Los Angeles is set to foot the second-largest luxury tax bill in the league, per Spotrac, right behind the Golden State Warriors, with over $174 million due in additional payments on top of the second-highest payroll in the league.

The difference between the two rosters is an obvious and critical one: Golden State was able to justify such an exorbitant bill because that lofty spending has yielded four titles.

L.A. has made the Western Conference Finals once in Leonard’s tenure and missed the postseason entirely in 2021-22 when he missed the entire season with a torn ACL. And, as Simmons’ co-host Joe House noted, he also pushed for them to trade Shai Gilgeous-Alexander and a handful of draft picks to the Oklahoma City Thunder for Paul George in 2019-20.

George, 33, has made no more than the 56 appearances he did this past season since arriving.

Los Angeles is 110-51 when Leonard plays (33-19 in 2023-23), per Statmuse. That is a .683 winning percentage, and it could be the biggest driving factor if the Bulls truly wanted to overlook such an extended track record of availability.

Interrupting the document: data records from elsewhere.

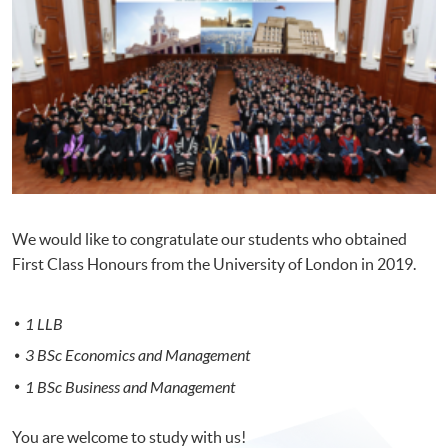
We would like to congratulate our students who obtained
First Class Honours from the University of London in 2019.
1 LLB
3 BSc Economics and Management
1 BSc Business and Management
You are welcome to study with us!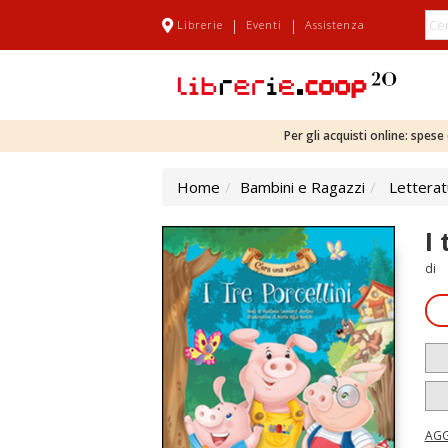
|
|
Librerie
Eventi
Assistenza
Per gli acquisti online: spes
Home
Bambini e Ragazzi
Letterat
I 
di
AGG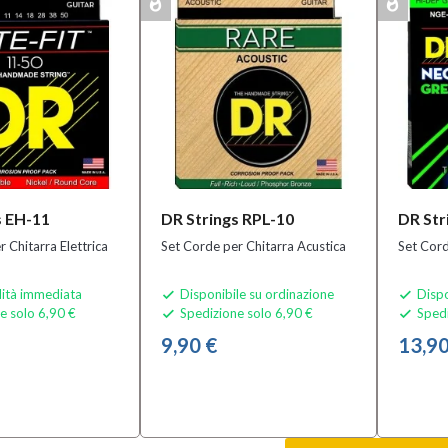
whatshot
whatshot
MULTIPACK
MULTIPACK
s EH-11
DR Strings RPL-10
DR Str
 Chitarra Elettrica
Set Corde per Chitarra Acustica
Set Cord
lità immediata
Disponibile su ordinazione
Dispo


e solo 6,90 €
Spedizione solo 6,90 €
Spedi


9,90 €
13,90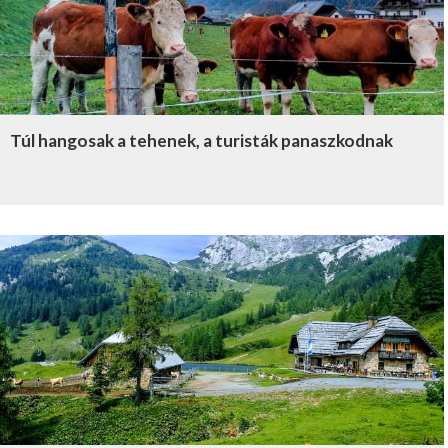
Túl hangosak a tehenek, a turisták panaszkodnak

He is heading into the third year of a four-year, $176.2 million contract and has a $48.8 million player option for the 2024-25 campaign.

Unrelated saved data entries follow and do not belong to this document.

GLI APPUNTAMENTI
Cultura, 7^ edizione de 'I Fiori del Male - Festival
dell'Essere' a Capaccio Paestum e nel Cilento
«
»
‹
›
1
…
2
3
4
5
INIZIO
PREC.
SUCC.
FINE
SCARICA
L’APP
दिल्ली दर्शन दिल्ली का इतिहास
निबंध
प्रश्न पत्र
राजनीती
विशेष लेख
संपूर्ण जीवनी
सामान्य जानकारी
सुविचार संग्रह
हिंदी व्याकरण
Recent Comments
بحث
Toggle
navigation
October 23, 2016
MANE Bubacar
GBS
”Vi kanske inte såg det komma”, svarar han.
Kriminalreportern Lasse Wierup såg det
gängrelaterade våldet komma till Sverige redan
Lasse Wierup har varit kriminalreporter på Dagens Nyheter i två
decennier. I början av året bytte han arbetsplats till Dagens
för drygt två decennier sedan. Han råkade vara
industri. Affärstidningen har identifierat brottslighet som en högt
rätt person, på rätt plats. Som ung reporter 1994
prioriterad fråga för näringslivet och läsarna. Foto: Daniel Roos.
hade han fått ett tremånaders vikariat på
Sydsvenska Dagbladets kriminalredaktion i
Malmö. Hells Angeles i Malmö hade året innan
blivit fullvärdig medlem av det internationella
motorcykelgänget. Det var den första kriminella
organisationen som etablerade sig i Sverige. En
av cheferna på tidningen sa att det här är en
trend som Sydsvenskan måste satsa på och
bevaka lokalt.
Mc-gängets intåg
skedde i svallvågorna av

As of last season, Clippers owner Steve Ballmer was America’s richest sports owner, per Axios.

Paying Leonard, an L.A. native, might not be as much of an issue as the new CBA‘s looming punitive measures against those teams who do spend.


Zach LaVine’s Injury History Overblown

LaVine, 28, missed four of the Bulls’ first 11 contests this past season following an arthroscopic procedure during the offseason. He missed just one more contest the rest of the way – the Bulls’ penultimate game of the regular season, a win over the Dallas Mavericks on April 7.

He was solid after that – 25.3 points, 37% 3P – but struggled in his final two regular-season appearances and in the Bulls’ Play-In Tournament loss to the Miami Heat. LaVine has made no fewer than 58 appearances since that injury-shorted 2017-18 season including setting a new high for his Bulls career with 77 appearances in 2022-23 and is three years younger than Leonard.

The issue for Simmons and House was Lavine’s record with the Bulls.

 

LaVine — who lives in L.A. in the offseason — is 146-203 (.418) in six seasons with the Bulls and has only played in four playoff games in his nine-year career. He was injured to begin his career in Chicago, missing the first 42 games of the 2017-18 season.

They are still just 137-188 (.421) with him since his first fully healthy season with some rebuilding teams along the way. The Bulls are 101-101 (.500) with LaVine – who signed a five-year, $215 million contract last offseason – since 2020-21. That has not stopped the Bulls from gauging his trade value which they also did at the trade deadline.

Are the Bulls willing to trade the few additional years of LaVine and risk another star with knee issues for the chance at a higher ceiling now and, perhaps, a salary cap reset after 2024-25?